У каждой поднятой руки офицер приостанавливался, спрашивал: «Звание? Профессия? Куда ранен?» — и указывал кивком головы, оставить на месте или тащить прочь.

У меня он поколебался — я был очень слаб и с трудом ответил, что я врач, — потом кивнул на дверь. Меня потащили вниз по лестнице и с группой раненых отвезли в больницу в Балви.

В больнице мне удалили пулю и наложили швы. Было так хорошо и спокойно в чистой постели, что хотелось прижаться щекой к добрым рукам старшей медсестры и заплакать. Но оставаться в Балви было опасно. Меня знали как комитетчика, и большинство раненых сторонились меня.

Однажды рано утром старшая медсестра подошла ко мне, шепотом предупредила о прибытии жандармов и дала гражданскую одежду. Шатаясь от слабости, я побрел прочь.

Я скрывался в лесу, полз в придорожных канавах. Крестьяне кормили меня, иногда прятали на хуторе. Один из них привез меня в Виляки, в маленькую больницу на склоне холма, у кирпичного костела. Доктор Митениекс выходил меня и, когда я немного окреп, сделал своим помощником. Митениекс, кажется, был из Риги, но мы ничего не спрашивали друг о друге.

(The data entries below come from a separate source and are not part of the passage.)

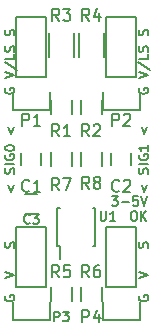
<source format=gbr>
G04 #@! TF.FileFunction,Legend,Top*
%FSLAX46Y46*%
G04 Gerber Fmt 4.6, Leading zero omitted, Abs format (unit mm)*
G04 Created by KiCad (PCBNEW 4.0.2-stable) date Friday, April 10, 2020 'PMt' 07:46:05 PM*
%MOMM*%
G01*
G04 APERTURE LIST*
%ADD10C,0.100000*%
%ADD11C,0.150000*%
G04 APERTURE END LIST*
D10*
D11*
X9360286Y11487095D02*
X9855524Y11487095D01*
X9588857Y11182333D01*
X9703143Y11182333D01*
X9779333Y11144238D01*
X9817429Y11106143D01*
X9855524Y11029952D01*
X9855524Y10839476D01*
X9817429Y10763286D01*
X9779333Y10725190D01*
X9703143Y10687095D01*
X9474571Y10687095D01*
X9398381Y10725190D01*
X9360286Y10763286D01*
X10198381Y10991857D02*
X10807905Y10991857D01*
X11569810Y11487095D02*
X11188857Y11487095D01*
X11150762Y11106143D01*
X11188857Y11144238D01*
X11265048Y11182333D01*
X11455524Y11182333D01*
X11531714Y11144238D01*
X11569810Y11106143D01*
X11607905Y11029952D01*
X11607905Y10839476D01*
X11569810Y10763286D01*
X11531714Y10725190D01*
X11455524Y10687095D01*
X11265048Y10687095D01*
X11188857Y10725190D01*
X11150762Y10763286D01*
X11836476Y11487095D02*
X12103143Y10687095D01*
X12369810Y11487095D01*
X11150762Y10217095D02*
X11303143Y10217095D01*
X11379334Y10179000D01*
X11455524Y10102810D01*
X11493619Y9950429D01*
X11493619Y9683762D01*
X11455524Y9531381D01*
X11379334Y9455190D01*
X11303143Y9417095D01*
X11150762Y9417095D01*
X11074572Y9455190D01*
X10998381Y9531381D01*
X10960286Y9683762D01*
X10960286Y9950429D01*
X10998381Y10102810D01*
X11074572Y10179000D01*
X11150762Y10217095D01*
X11836476Y9417095D02*
X11836476Y10217095D01*
X12293619Y9417095D02*
X11950762Y9874238D01*
X12293619Y10217095D02*
X11836476Y9759952D01*
X11665000Y20612381D02*
X11626905Y20536190D01*
X11626905Y20421905D01*
X11665000Y20307619D01*
X11741190Y20231428D01*
X11817381Y20193333D01*
X11969762Y20155238D01*
X12084048Y20155238D01*
X12236429Y20193333D01*
X12312619Y20231428D01*
X12388810Y20307619D01*
X12426905Y20421905D01*
X12426905Y20498095D01*
X12388810Y20612381D01*
X12350714Y20650476D01*
X12084048Y20650476D01*
X12084048Y20498095D01*
X11626905Y21488571D02*
X12426905Y21755238D01*
X11626905Y22021905D01*
X11588810Y22860000D02*
X12617381Y22174285D01*
X12426905Y23507619D02*
X12426905Y23126666D01*
X11626905Y23126666D01*
X12388810Y23736190D02*
X12426905Y23850476D01*
X12426905Y24040952D01*
X12388810Y24117142D01*
X12350714Y24155238D01*
X12274524Y24193333D01*
X12198333Y24193333D01*
X12122143Y24155238D01*
X12084048Y24117142D01*
X12045952Y24040952D01*
X12007857Y23888571D01*
X11969762Y23812380D01*
X11931667Y23774285D01*
X11855476Y23736190D01*
X11779286Y23736190D01*
X11703095Y23774285D01*
X11665000Y23812380D01*
X11626905Y23888571D01*
X11626905Y24079047D01*
X11665000Y24193333D01*
X12388810Y25107619D02*
X12426905Y25221905D01*
X12426905Y25412381D01*
X12388810Y25488571D01*
X12350714Y25526667D01*
X12274524Y25564762D01*
X12198333Y25564762D01*
X12122143Y25526667D01*
X12084048Y25488571D01*
X12045952Y25412381D01*
X12007857Y25260000D01*
X11969762Y25183809D01*
X11931667Y25145714D01*
X11855476Y25107619D01*
X11779286Y25107619D01*
X11703095Y25145714D01*
X11665000Y25183809D01*
X11626905Y25260000D01*
X11626905Y25450476D01*
X11665000Y25564762D01*
X362000Y20612381D02*
X323905Y20536190D01*
X323905Y20421905D01*
X362000Y20307619D01*
X438190Y20231428D01*
X514381Y20193333D01*
X666762Y20155238D01*
X781048Y20155238D01*
X933429Y20193333D01*
X1009619Y20231428D01*
X1085810Y20307619D01*
X1123905Y20421905D01*
X1123905Y20498095D01*
X1085810Y20612381D01*
X1047714Y20650476D01*
X781048Y20650476D01*
X781048Y20498095D01*
X323905Y21488571D02*
X1123905Y21755238D01*
X323905Y22021905D01*
X285810Y22860000D02*
X1314381Y22174285D01*
X1123905Y23507619D02*
X1123905Y23126666D01*
X323905Y23126666D01*
X1085810Y23736190D02*
X1123905Y23850476D01*
X1123905Y24040952D01*
X1085810Y24117142D01*
X1047714Y24155238D01*
X971524Y24193333D01*
X895333Y24193333D01*
X819143Y24155238D01*
X781048Y24117142D01*
X742952Y24040952D01*
X704857Y23888571D01*
X666762Y23812380D01*
X628667Y23774285D01*
X552476Y23736190D01*
X476286Y23736190D01*
X400095Y23774285D01*
X362000Y23812380D01*
X323905Y23888571D01*
X323905Y24079047D01*
X362000Y24193333D01*
X1085810Y25107619D02*
X1123905Y25221905D01*
X1123905Y25412381D01*
X1085810Y25488571D01*
X1047714Y25526667D01*
X971524Y25564762D01*
X895333Y25564762D01*
X819143Y25526667D01*
X781048Y25488571D01*
X742952Y25412381D01*
X704857Y25260000D01*
X666762Y25183809D01*
X628667Y25145714D01*
X552476Y25107619D01*
X476286Y25107619D01*
X400095Y25145714D01*
X362000Y25183809D01*
X323905Y25260000D01*
X323905Y25450476D01*
X362000Y25564762D01*
X11665000Y3041905D02*
X11626905Y2965714D01*
X11626905Y2851429D01*
X11665000Y2737143D01*
X11741190Y2660952D01*
X11817381Y2622857D01*
X11969762Y2584762D01*
X12084048Y2584762D01*
X12236429Y2622857D01*
X12312619Y2660952D01*
X12388810Y2737143D01*
X12426905Y2851429D01*
X12426905Y2927619D01*
X12388810Y3041905D01*
X12350714Y3080000D01*
X12084048Y3080000D01*
X12084048Y2927619D01*
X11626905Y4527619D02*
X12426905Y4794286D01*
X11626905Y5060953D01*
X12388810Y7118096D02*
X12426905Y7232382D01*
X12426905Y7422858D01*
X12388810Y7499048D01*
X12350714Y7537144D01*
X12274524Y7575239D01*
X12198333Y7575239D01*
X12122143Y7537144D01*
X12084048Y7499048D01*
X12045952Y7422858D01*
X12007857Y7270477D01*
X11969762Y7194286D01*
X11931667Y7156191D01*
X11855476Y7118096D01*
X11779286Y7118096D01*
X11703095Y7156191D01*
X11665000Y7194286D01*
X11626905Y7270477D01*
X11626905Y7460953D01*
X11665000Y7575239D01*
X362000Y3041905D02*
X323905Y2965714D01*
X323905Y2851429D01*
X362000Y2737143D01*
X438190Y2660952D01*
X514381Y2622857D01*
X666762Y2584762D01*
X781048Y2584762D01*
X933429Y2622857D01*
X1009619Y2660952D01*
X1085810Y2737143D01*
X1123905Y2851429D01*
X1123905Y2927619D01*
X1085810Y3041905D01*
X1047714Y3080000D01*
X781048Y3080000D01*
X781048Y2927619D01*
X323905Y4527619D02*
X1123905Y4794286D01*
X323905Y5060953D01*
X1085810Y7118096D02*
X1123905Y7232382D01*
X1123905Y7422858D01*
X1085810Y7499048D01*
X1047714Y7537144D01*
X971524Y7575239D01*
X895333Y7575239D01*
X819143Y7537144D01*
X781048Y7499048D01*
X742952Y7422858D01*
X704857Y7270477D01*
X666762Y7194286D01*
X628667Y7156191D01*
X552476Y7118096D01*
X476286Y7118096D01*
X400095Y7156191D01*
X362000Y7194286D01*
X323905Y7270477D01*
X323905Y7460953D01*
X362000Y7575239D01*
X11893571Y12452619D02*
X12122143Y11843095D01*
X12350714Y12452619D01*
X12388810Y13405000D02*
X12426905Y13519286D01*
X12426905Y13709762D01*
X12388810Y13785952D01*
X12350714Y13824048D01*
X12274524Y13862143D01*
X12198333Y13862143D01*
X12122143Y13824048D01*
X12084048Y13785952D01*
X12045952Y13709762D01*
X12007857Y13557381D01*
X11969762Y13481190D01*
X11931667Y13443095D01*
X11855476Y13405000D01*
X11779286Y13405000D01*
X11703095Y13443095D01*
X11665000Y13481190D01*
X11626905Y13557381D01*
X11626905Y13747857D01*
X11665000Y13862143D01*
X12426905Y14205000D02*
X11626905Y14205000D01*
X11665000Y15005000D02*
X11626905Y14928809D01*
X11626905Y14814524D01*
X11665000Y14700238D01*
X11741190Y14624047D01*
X11817381Y14585952D01*
X11969762Y14547857D01*
X12084048Y14547857D01*
X12236429Y14585952D01*
X12312619Y14624047D01*
X12388810Y14700238D01*
X12426905Y14814524D01*
X12426905Y14890714D01*
X12388810Y15005000D01*
X12350714Y15043095D01*
X12084048Y15043095D01*
X12084048Y14890714D01*
X12426905Y15805000D02*
X12426905Y15347857D01*
X12426905Y15576428D02*
X11626905Y15576428D01*
X11741190Y15500238D01*
X11817381Y15424047D01*
X11855476Y15347857D01*
X11893571Y17366905D02*
X12122143Y16757381D01*
X12350714Y17366905D01*
X590571Y12452619D02*
X819143Y11843095D01*
X1047714Y12452619D01*
X1085810Y13405000D02*
X1123905Y13519286D01*
X1123905Y13709762D01*
X1085810Y13785952D01*
X1047714Y13824048D01*
X971524Y13862143D01*
X895333Y13862143D01*
X819143Y13824048D01*
X781048Y13785952D01*
X742952Y13709762D01*
X704857Y13557381D01*
X666762Y13481190D01*
X628667Y13443095D01*
X552476Y13405000D01*
X476286Y13405000D01*
X400095Y13443095D01*
X362000Y13481190D01*
X323905Y13557381D01*
X323905Y13747857D01*
X362000Y13862143D01*
X1123905Y14205000D02*
X323905Y14205000D01*
X362000Y15005000D02*
X323905Y14928809D01*
X323905Y14814524D01*
X362000Y14700238D01*
X438190Y14624047D01*
X514381Y14585952D01*
X666762Y14547857D01*
X781048Y14547857D01*
X933429Y14585952D01*
X1009619Y14624047D01*
X1085810Y14700238D01*
X1123905Y14814524D01*
X1123905Y14890714D01*
X1085810Y15005000D01*
X1047714Y15043095D01*
X781048Y15043095D01*
X781048Y14890714D01*
X323905Y15538333D02*
X323905Y15614524D01*
X362000Y15690714D01*
X400095Y15728809D01*
X476286Y15766905D01*
X628667Y15805000D01*
X819143Y15805000D01*
X971524Y15766905D01*
X1047714Y15728809D01*
X1085810Y15690714D01*
X1123905Y15614524D01*
X1123905Y15538333D01*
X1085810Y15462143D01*
X1047714Y15424047D01*
X971524Y15385952D01*
X819143Y15347857D01*
X628667Y15347857D01*
X476286Y15385952D01*
X400095Y15424047D01*
X362000Y15462143D01*
X323905Y15538333D01*
X590571Y17366905D02*
X819143Y16757381D01*
X1047714Y17366905D01*
X1690000Y15105000D02*
X1690000Y14105000D01*
X3390000Y14105000D02*
X3390000Y15105000D01*
X9310000Y15105000D02*
X9310000Y14105000D01*
X11010000Y14105000D02*
X11010000Y15105000D01*
X3810000Y21590000D02*
X3810000Y26670000D01*
X3810000Y26670000D02*
X1270000Y26670000D01*
X1270000Y26670000D02*
X1270000Y21590000D01*
X990000Y18770000D02*
X990000Y20320000D01*
X1270000Y21590000D02*
X3810000Y21590000D01*
X4090000Y20320000D02*
X4090000Y18770000D01*
X4090000Y18770000D02*
X990000Y18770000D01*
X11430000Y21590000D02*
X11430000Y26670000D01*
X11430000Y26670000D02*
X8890000Y26670000D01*
X8890000Y26670000D02*
X8890000Y21590000D01*
X8610000Y18770000D02*
X8610000Y20320000D01*
X8890000Y21590000D02*
X11430000Y21590000D01*
X11710000Y20320000D02*
X11710000Y18770000D01*
X11710000Y18770000D02*
X8610000Y18770000D01*
X3810000Y3810000D02*
X3810000Y8890000D01*
X3810000Y8890000D02*
X1270000Y8890000D01*
X1270000Y8890000D02*
X1270000Y3810000D01*
X990000Y990000D02*
X990000Y2540000D01*
X1270000Y3810000D02*
X3810000Y3810000D01*
X4090000Y2540000D02*
X4090000Y990000D01*
X4090000Y990000D02*
X990000Y990000D01*
X11430000Y3810000D02*
X11430000Y8890000D01*
X11430000Y8890000D02*
X8890000Y8890000D01*
X8890000Y8890000D02*
X8890000Y3810000D01*
X8610000Y990000D02*
X8610000Y2540000D01*
X8890000Y3810000D02*
X11430000Y3810000D01*
X11710000Y2540000D02*
X11710000Y990000D01*
X11710000Y990000D02*
X8610000Y990000D01*
X5955000Y19650000D02*
X5955000Y18450000D01*
X4205000Y18450000D02*
X4205000Y19650000D01*
X8495000Y19650000D02*
X8495000Y18450000D01*
X6745000Y18450000D02*
X6745000Y19650000D01*
X4005000Y23310000D02*
X4005000Y25310000D01*
X6155000Y25310000D02*
X6155000Y23310000D01*
X6545000Y23310000D02*
X6545000Y25310000D01*
X8695000Y25310000D02*
X8695000Y23310000D01*
X5955000Y3775000D02*
X5955000Y2575000D01*
X4205000Y2575000D02*
X4205000Y3775000D01*
X6745000Y2575000D02*
X6745000Y3775000D01*
X8495000Y3775000D02*
X8495000Y2575000D01*
X4205000Y14005000D02*
X4205000Y15205000D01*
X5955000Y15205000D02*
X5955000Y14005000D01*
X8495000Y15205000D02*
X8495000Y14005000D01*
X6745000Y14005000D02*
X6745000Y15205000D01*
X4725000Y7265000D02*
X4950000Y7265000D01*
X4725000Y10515000D02*
X4950000Y10515000D01*
X7975000Y10515000D02*
X7750000Y10515000D01*
X7975000Y7265000D02*
X7750000Y7265000D01*
X4725000Y7265000D02*
X4725000Y10515000D01*
X7975000Y7265000D02*
X7975000Y10515000D01*
X4950000Y7265000D02*
X4950000Y6190000D01*
X2040000Y9945000D02*
X3040000Y9945000D01*
X3040000Y11645000D02*
X2040000Y11645000D01*
X2373334Y11961857D02*
X2325715Y11914238D01*
X2182858Y11866619D01*
X2087620Y11866619D01*
X1944762Y11914238D01*
X1849524Y12009476D01*
X1801905Y12104714D01*
X1754286Y12295190D01*
X1754286Y12438048D01*
X1801905Y12628524D01*
X1849524Y12723762D01*
X1944762Y12819000D01*
X2087620Y12866619D01*
X2182858Y12866619D01*
X2325715Y12819000D01*
X2373334Y12771381D01*
X3325715Y11866619D02*
X2754286Y11866619D01*
X3040000Y11866619D02*
X3040000Y12866619D01*
X2944762Y12723762D01*
X2849524Y12628524D01*
X2754286Y12580905D01*
X9993334Y11961857D02*
X9945715Y11914238D01*
X9802858Y11866619D01*
X9707620Y11866619D01*
X9564762Y11914238D01*
X9469524Y12009476D01*
X9421905Y12104714D01*
X9374286Y12295190D01*
X9374286Y12438048D01*
X9421905Y12628524D01*
X9469524Y12723762D01*
X9564762Y12819000D01*
X9707620Y12866619D01*
X9802858Y12866619D01*
X9945715Y12819000D01*
X9993334Y12771381D01*
X10374286Y12771381D02*
X10421905Y12819000D01*
X10517143Y12866619D01*
X10755239Y12866619D01*
X10850477Y12819000D01*
X10898096Y12771381D01*
X10945715Y12676143D01*
X10945715Y12580905D01*
X10898096Y12438048D01*
X10326667Y11866619D01*
X10945715Y11866619D01*
X1801905Y17454619D02*
X1801905Y18454619D01*
X2182858Y18454619D01*
X2278096Y18407000D01*
X2325715Y18359381D01*
X2373334Y18264143D01*
X2373334Y18121286D01*
X2325715Y18026048D01*
X2278096Y17978429D01*
X2182858Y17930810D01*
X1801905Y17930810D01*
X3325715Y17454619D02*
X2754286Y17454619D01*
X3040000Y17454619D02*
X3040000Y18454619D01*
X2944762Y18311762D01*
X2849524Y18216524D01*
X2754286Y18168905D01*
X9421905Y17454619D02*
X9421905Y18454619D01*
X9802858Y18454619D01*
X9898096Y18407000D01*
X9945715Y18359381D01*
X9993334Y18264143D01*
X9993334Y18121286D01*
X9945715Y18026048D01*
X9898096Y17978429D01*
X9802858Y17930810D01*
X9421905Y17930810D01*
X10374286Y18359381D02*
X10421905Y18407000D01*
X10517143Y18454619D01*
X10755239Y18454619D01*
X10850477Y18407000D01*
X10898096Y18359381D01*
X10945715Y18264143D01*
X10945715Y18168905D01*
X10898096Y18026048D01*
X10326667Y17454619D01*
X10945715Y17454619D01*
X4489524Y908095D02*
X4489524Y1708095D01*
X4794286Y1708095D01*
X4870477Y1670000D01*
X4908572Y1631905D01*
X4946667Y1555714D01*
X4946667Y1441429D01*
X4908572Y1365238D01*
X4870477Y1327143D01*
X4794286Y1289048D01*
X4489524Y1289048D01*
X5213334Y1708095D02*
X5708572Y1708095D01*
X5441905Y1403333D01*
X5556191Y1403333D01*
X5632381Y1365238D01*
X5670477Y1327143D01*
X5708572Y1250952D01*
X5708572Y1060476D01*
X5670477Y984286D01*
X5632381Y946190D01*
X5556191Y908095D01*
X5327619Y908095D01*
X5251429Y946190D01*
X5213334Y984286D01*
X6881905Y817619D02*
X6881905Y1817619D01*
X7262858Y1817619D01*
X7358096Y1770000D01*
X7405715Y1722381D01*
X7453334Y1627143D01*
X7453334Y1484286D01*
X7405715Y1389048D01*
X7358096Y1341429D01*
X7262858Y1293810D01*
X6881905Y1293810D01*
X8310477Y1484286D02*
X8310477Y817619D01*
X8072381Y1865238D02*
X7834286Y1150952D01*
X8453334Y1150952D01*
X4913334Y16565619D02*
X4580000Y17041810D01*
X4341905Y16565619D02*
X4341905Y17565619D01*
X4722858Y17565619D01*
X4818096Y17518000D01*
X4865715Y17470381D01*
X4913334Y17375143D01*
X4913334Y17232286D01*
X4865715Y17137048D01*
X4818096Y17089429D01*
X4722858Y17041810D01*
X4341905Y17041810D01*
X5865715Y16565619D02*
X5294286Y16565619D01*
X5580000Y16565619D02*
X5580000Y17565619D01*
X5484762Y17422762D01*
X5389524Y17327524D01*
X5294286Y17279905D01*
X7453334Y16565619D02*
X7120000Y17041810D01*
X6881905Y16565619D02*
X6881905Y17565619D01*
X7262858Y17565619D01*
X7358096Y17518000D01*
X7405715Y17470381D01*
X7453334Y17375143D01*
X7453334Y17232286D01*
X7405715Y17137048D01*
X7358096Y17089429D01*
X7262858Y17041810D01*
X6881905Y17041810D01*
X7834286Y17470381D02*
X7881905Y17518000D01*
X7977143Y17565619D01*
X8215239Y17565619D01*
X8310477Y17518000D01*
X8358096Y17470381D01*
X8405715Y17375143D01*
X8405715Y17279905D01*
X8358096Y17137048D01*
X7786667Y16565619D01*
X8405715Y16565619D01*
X4913334Y26344619D02*
X4580000Y26820810D01*
X4341905Y26344619D02*
X4341905Y27344619D01*
X4722858Y27344619D01*
X4818096Y27297000D01*
X4865715Y27249381D01*
X4913334Y27154143D01*
X4913334Y27011286D01*
X4865715Y26916048D01*
X4818096Y26868429D01*
X4722858Y26820810D01*
X4341905Y26820810D01*
X5246667Y27344619D02*
X5865715Y27344619D01*
X5532381Y26963667D01*
X5675239Y26963667D01*
X5770477Y26916048D01*
X5818096Y26868429D01*
X5865715Y26773190D01*
X5865715Y26535095D01*
X5818096Y26439857D01*
X5770477Y26392238D01*
X5675239Y26344619D01*
X5389524Y26344619D01*
X5294286Y26392238D01*
X5246667Y26439857D01*
X7453334Y26344619D02*
X7120000Y26820810D01*
X6881905Y26344619D02*
X6881905Y27344619D01*
X7262858Y27344619D01*
X7358096Y27297000D01*
X7405715Y27249381D01*
X7453334Y27154143D01*
X7453334Y27011286D01*
X7405715Y26916048D01*
X7358096Y26868429D01*
X7262858Y26820810D01*
X6881905Y26820810D01*
X8310477Y27011286D02*
X8310477Y26344619D01*
X8072381Y27392238D02*
X7834286Y26677952D01*
X8453334Y26677952D01*
X4913334Y4627619D02*
X4580000Y5103810D01*
X4341905Y4627619D02*
X4341905Y5627619D01*
X4722858Y5627619D01*
X4818096Y5580000D01*
X4865715Y5532381D01*
X4913334Y5437143D01*
X4913334Y5294286D01*
X4865715Y5199048D01*
X4818096Y5151429D01*
X4722858Y5103810D01*
X4341905Y5103810D01*
X5818096Y5627619D02*
X5341905Y5627619D01*
X5294286Y5151429D01*
X5341905Y5199048D01*
X5437143Y5246667D01*
X5675239Y5246667D01*
X5770477Y5199048D01*
X5818096Y5151429D01*
X5865715Y5056190D01*
X5865715Y4818095D01*
X5818096Y4722857D01*
X5770477Y4675238D01*
X5675239Y4627619D01*
X5437143Y4627619D01*
X5341905Y4675238D01*
X5294286Y4722857D01*
X7453334Y4627619D02*
X7120000Y5103810D01*
X6881905Y4627619D02*
X6881905Y5627619D01*
X7262858Y5627619D01*
X7358096Y5580000D01*
X7405715Y5532381D01*
X7453334Y5437143D01*
X7453334Y5294286D01*
X7405715Y5199048D01*
X7358096Y5151429D01*
X7262858Y5103810D01*
X6881905Y5103810D01*
X8310477Y5627619D02*
X8120000Y5627619D01*
X8024762Y5580000D01*
X7977143Y5532381D01*
X7881905Y5389524D01*
X7834286Y5199048D01*
X7834286Y4818095D01*
X7881905Y4722857D01*
X7929524Y4675238D01*
X8024762Y4627619D01*
X8215239Y4627619D01*
X8310477Y4675238D01*
X8358096Y4722857D01*
X8405715Y4818095D01*
X8405715Y5056190D01*
X8358096Y5151429D01*
X8310477Y5199048D01*
X8215239Y5246667D01*
X8024762Y5246667D01*
X7929524Y5199048D01*
X7881905Y5151429D01*
X7834286Y5056190D01*
X4913334Y11993619D02*
X4580000Y12469810D01*
X4341905Y11993619D02*
X4341905Y12993619D01*
X4722858Y12993619D01*
X4818096Y12946000D01*
X4865715Y12898381D01*
X4913334Y12803143D01*
X4913334Y12660286D01*
X4865715Y12565048D01*
X4818096Y12517429D01*
X4722858Y12469810D01*
X4341905Y12469810D01*
X5246667Y12993619D02*
X5913334Y12993619D01*
X5484762Y11993619D01*
X7453334Y12120619D02*
X7120000Y12596810D01*
X6881905Y12120619D02*
X6881905Y13120619D01*
X7262858Y13120619D01*
X7358096Y13073000D01*
X7405715Y13025381D01*
X7453334Y12930143D01*
X7453334Y12787286D01*
X7405715Y12692048D01*
X7358096Y12644429D01*
X7262858Y12596810D01*
X6881905Y12596810D01*
X8024762Y12692048D02*
X7929524Y12739667D01*
X7881905Y12787286D01*
X7834286Y12882524D01*
X7834286Y12930143D01*
X7881905Y13025381D01*
X7929524Y13073000D01*
X8024762Y13120619D01*
X8215239Y13120619D01*
X8310477Y13073000D01*
X8358096Y13025381D01*
X8405715Y12930143D01*
X8405715Y12882524D01*
X8358096Y12787286D01*
X8310477Y12739667D01*
X8215239Y12692048D01*
X8024762Y12692048D01*
X7929524Y12644429D01*
X7881905Y12596810D01*
X7834286Y12501571D01*
X7834286Y12311095D01*
X7881905Y12215857D01*
X7929524Y12168238D01*
X8024762Y12120619D01*
X8215239Y12120619D01*
X8310477Y12168238D01*
X8358096Y12215857D01*
X8405715Y12311095D01*
X8405715Y12501571D01*
X8358096Y12596810D01*
X8310477Y12644429D01*
X8215239Y12692048D01*
X8407476Y10217095D02*
X8407476Y9569476D01*
X8445571Y9493286D01*
X8483667Y9455190D01*
X8559857Y9417095D01*
X8712238Y9417095D01*
X8788429Y9455190D01*
X8826524Y9493286D01*
X8864619Y9569476D01*
X8864619Y10217095D01*
X9664619Y9417095D02*
X9207476Y9417095D01*
X9436047Y9417095D02*
X9436047Y10217095D01*
X9359857Y10102810D01*
X9283666Y10026619D01*
X9207476Y9988524D01*
X2406667Y9239286D02*
X2368572Y9201190D01*
X2254286Y9163095D01*
X2178096Y9163095D01*
X2063810Y9201190D01*
X1987619Y9277381D01*
X1949524Y9353571D01*
X1911429Y9505952D01*
X1911429Y9620238D01*
X1949524Y9772619D01*
X1987619Y9848810D01*
X2063810Y9925000D01*
X2178096Y9963095D01*
X2254286Y9963095D01*
X2368572Y9925000D01*
X2406667Y9886905D01*
X2673334Y9963095D02*
X3168572Y9963095D01*
X2901905Y9658333D01*
X3016191Y9658333D01*
X3092381Y9620238D01*
X3130477Y9582143D01*
X3168572Y9505952D01*
X3168572Y9315476D01*
X3130477Y9239286D01*
X3092381Y9201190D01*
X3016191Y9163095D01*
X2787619Y9163095D01*
X2711429Y9201190D01*
X2673334Y9239286D01*
M02*

</source>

В Виляки было много беженцев из Риги и других городов. Люди пришли за отступавшей Красной Армией, спасаясь от фашистов, и застряли здесь, в Латгалии. У них не было сил идти дальше. Да и куда идти? Фронт переместился далеко на восток.

Беженцы толпились на площади, бродили по улицам. Население городка сторонилось их. Новые местные власти следили за ними. Нашлось много людей с цепкой памятью, готовых выдать всех коммунистов и комсомольцев, всех активистов Советской власти. Из окошек с цветами и клетчатыми занавесочками пристальные взгляды следили за беженцами: «Вот они, те, кто покушался на наше благополучие». Бывшие чиновники Ульманиса и лавочники со злорадством вымещали теперь на беженцах страх за свое положение, испытанный при народной власти.

Каратели приехали на грузовиках. В новеньких френчах, начищенных сапогах. Веселые, деловитые ребята. Они сразу принялись за очистку города.

Толпы понурых людей — впереди мужчины, за ними женщины, старики и дети — поплелись из города в лес. Потом грузовики подкатили к больнице. С грузовика спрыгнули молодые люди, сбежали по ступенькам во двор больницы, зашли в палаты, выволокли раненых и больных и увезли их. К вечеру все было кончено.

На опустевшей кровати пятилетнего Руди, еврейского мальчика из Вены, невесть как попавшего в Виляки, рыдала медсестра Петерсон. Митениекс сидел у окна, сжав виски руками, и бормотал: «Никогда больше не буду заниматься политикой. Буду врачом, только врачом». Меня и других солдат из Латвийского корпуса арестовали на следующий день и привезли сюда, в Даугавпилсскую крепость.

вернуться

18

Я отыскал эту женщину после войны. Ее зовут Матильда Куклич. Латышское покрывало на диване у моего письменного стола — из ее дома. Взглянешь на латышский узор, и теплеет на сердце.